**PROBLEM TO WORK ON:**
Only the number is wanted: how many lines below include "knee"?

Dataset items:
-------
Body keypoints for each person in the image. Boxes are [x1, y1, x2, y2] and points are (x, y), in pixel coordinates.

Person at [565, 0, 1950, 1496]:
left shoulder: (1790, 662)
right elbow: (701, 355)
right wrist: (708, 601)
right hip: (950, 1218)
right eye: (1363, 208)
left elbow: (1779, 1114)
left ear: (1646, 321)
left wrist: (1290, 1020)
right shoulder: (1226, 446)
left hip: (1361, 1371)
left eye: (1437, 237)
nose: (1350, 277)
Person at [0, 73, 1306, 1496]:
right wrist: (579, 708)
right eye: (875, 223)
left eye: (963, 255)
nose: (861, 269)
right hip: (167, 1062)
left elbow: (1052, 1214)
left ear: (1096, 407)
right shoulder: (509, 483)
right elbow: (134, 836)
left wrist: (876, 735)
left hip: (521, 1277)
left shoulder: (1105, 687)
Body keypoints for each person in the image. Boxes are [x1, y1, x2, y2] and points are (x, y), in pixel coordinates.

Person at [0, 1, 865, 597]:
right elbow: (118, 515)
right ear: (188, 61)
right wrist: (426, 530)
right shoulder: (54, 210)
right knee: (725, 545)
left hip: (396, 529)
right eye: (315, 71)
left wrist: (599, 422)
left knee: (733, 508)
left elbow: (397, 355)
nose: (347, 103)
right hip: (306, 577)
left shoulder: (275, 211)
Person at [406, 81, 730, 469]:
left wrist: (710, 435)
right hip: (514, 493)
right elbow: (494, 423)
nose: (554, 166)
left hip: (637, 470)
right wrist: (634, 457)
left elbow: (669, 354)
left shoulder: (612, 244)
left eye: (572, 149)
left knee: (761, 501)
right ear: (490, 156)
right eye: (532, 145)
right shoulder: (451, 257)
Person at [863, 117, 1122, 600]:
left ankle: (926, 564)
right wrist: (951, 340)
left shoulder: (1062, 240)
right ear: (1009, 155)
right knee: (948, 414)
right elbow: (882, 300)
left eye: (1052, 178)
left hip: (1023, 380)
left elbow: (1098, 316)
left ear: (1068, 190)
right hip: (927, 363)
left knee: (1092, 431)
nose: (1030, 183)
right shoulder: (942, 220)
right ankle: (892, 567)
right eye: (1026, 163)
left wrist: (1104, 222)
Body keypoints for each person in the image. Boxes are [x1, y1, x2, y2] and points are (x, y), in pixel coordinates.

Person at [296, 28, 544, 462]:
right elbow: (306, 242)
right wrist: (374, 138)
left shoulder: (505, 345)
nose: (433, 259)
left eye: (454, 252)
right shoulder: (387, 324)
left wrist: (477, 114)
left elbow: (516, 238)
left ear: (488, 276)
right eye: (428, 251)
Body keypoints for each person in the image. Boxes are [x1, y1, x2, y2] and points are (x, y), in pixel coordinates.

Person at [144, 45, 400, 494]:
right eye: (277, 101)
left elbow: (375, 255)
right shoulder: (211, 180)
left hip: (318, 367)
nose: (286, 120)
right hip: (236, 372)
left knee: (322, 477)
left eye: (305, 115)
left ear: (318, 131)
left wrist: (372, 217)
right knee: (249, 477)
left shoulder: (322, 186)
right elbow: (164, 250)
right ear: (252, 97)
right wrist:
-------
**ANSWER AREA:**
7